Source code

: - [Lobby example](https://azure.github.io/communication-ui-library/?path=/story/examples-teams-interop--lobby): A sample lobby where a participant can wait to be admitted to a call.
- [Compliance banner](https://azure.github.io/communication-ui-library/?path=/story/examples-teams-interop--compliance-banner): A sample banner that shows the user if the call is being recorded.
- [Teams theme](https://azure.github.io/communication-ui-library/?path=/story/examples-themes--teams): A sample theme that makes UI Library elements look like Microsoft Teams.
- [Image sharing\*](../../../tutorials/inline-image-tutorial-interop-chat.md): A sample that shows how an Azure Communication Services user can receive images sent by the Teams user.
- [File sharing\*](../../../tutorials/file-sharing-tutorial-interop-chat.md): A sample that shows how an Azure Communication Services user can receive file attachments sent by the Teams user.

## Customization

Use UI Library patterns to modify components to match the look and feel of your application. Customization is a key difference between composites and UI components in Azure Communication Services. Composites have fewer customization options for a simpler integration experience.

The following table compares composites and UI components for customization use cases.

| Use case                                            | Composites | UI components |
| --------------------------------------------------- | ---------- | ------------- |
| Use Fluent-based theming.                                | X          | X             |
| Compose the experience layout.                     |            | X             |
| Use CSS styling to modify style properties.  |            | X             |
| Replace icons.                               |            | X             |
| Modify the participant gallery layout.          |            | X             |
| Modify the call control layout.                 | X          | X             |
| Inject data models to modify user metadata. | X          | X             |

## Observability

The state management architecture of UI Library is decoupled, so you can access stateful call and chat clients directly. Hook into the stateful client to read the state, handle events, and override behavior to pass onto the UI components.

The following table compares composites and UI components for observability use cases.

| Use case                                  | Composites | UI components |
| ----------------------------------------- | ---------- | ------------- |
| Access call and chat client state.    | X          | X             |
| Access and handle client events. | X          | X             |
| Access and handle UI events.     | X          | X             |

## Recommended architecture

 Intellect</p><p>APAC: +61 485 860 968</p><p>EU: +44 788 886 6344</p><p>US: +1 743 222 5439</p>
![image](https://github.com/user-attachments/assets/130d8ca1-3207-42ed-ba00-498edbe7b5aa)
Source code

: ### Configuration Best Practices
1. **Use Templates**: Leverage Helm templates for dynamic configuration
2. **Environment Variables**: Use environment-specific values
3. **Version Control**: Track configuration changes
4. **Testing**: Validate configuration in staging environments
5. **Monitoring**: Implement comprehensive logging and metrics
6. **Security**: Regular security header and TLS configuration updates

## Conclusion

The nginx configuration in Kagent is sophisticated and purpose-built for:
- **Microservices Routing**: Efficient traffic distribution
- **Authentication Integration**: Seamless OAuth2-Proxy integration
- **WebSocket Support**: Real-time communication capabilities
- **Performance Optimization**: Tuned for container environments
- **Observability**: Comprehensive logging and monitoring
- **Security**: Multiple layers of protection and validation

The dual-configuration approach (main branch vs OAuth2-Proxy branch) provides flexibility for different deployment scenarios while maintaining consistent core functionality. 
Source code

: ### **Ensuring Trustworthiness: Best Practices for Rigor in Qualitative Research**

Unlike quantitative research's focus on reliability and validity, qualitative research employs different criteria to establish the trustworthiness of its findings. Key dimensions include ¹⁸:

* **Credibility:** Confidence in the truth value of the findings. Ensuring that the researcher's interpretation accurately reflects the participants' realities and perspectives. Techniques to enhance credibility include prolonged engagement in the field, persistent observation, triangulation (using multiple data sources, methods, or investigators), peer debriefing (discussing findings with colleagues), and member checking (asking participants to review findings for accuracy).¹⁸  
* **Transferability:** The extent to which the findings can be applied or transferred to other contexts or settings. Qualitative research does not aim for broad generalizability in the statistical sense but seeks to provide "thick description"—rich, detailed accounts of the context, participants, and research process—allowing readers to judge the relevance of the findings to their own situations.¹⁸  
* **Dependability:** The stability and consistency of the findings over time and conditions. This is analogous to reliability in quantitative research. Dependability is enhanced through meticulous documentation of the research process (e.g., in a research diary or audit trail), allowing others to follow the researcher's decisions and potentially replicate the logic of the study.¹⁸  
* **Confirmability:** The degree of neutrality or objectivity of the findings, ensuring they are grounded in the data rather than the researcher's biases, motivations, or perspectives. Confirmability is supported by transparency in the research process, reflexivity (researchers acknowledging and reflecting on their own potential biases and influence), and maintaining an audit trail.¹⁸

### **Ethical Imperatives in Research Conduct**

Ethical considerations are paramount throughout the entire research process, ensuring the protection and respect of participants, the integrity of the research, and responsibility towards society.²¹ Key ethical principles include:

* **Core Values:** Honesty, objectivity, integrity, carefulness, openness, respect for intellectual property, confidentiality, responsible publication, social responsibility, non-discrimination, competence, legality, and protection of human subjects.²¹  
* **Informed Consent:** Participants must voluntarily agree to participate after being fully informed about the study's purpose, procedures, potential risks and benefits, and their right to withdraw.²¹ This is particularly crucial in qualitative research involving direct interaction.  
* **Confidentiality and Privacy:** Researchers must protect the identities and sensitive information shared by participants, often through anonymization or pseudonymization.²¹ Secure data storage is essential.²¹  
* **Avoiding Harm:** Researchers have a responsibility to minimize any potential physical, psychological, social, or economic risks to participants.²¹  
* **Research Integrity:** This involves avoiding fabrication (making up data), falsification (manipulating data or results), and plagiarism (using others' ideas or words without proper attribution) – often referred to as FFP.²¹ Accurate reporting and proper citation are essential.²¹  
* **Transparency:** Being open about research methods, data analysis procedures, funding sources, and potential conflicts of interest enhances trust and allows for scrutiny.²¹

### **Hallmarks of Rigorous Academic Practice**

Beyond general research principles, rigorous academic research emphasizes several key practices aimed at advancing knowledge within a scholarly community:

★ ★ ★ ★ ★

• **Exercise**
Return, unchanged, the run of lines above that opens with the line containing "storage is essential.²¹" and closes with the line containing "risks to participants.²¹". Include both.

• **Result below**
* **Confidentiality and Privacy:** Researchers must protect the identities and sensitive information shared by participants, often through anonymization or pseudonymization.²¹ Secure data storage is essential.²¹  
* **Avoiding Harm:** Researchers have a responsibility to minimize any potential physical, psychological, social, or economic risks to participants.²¹  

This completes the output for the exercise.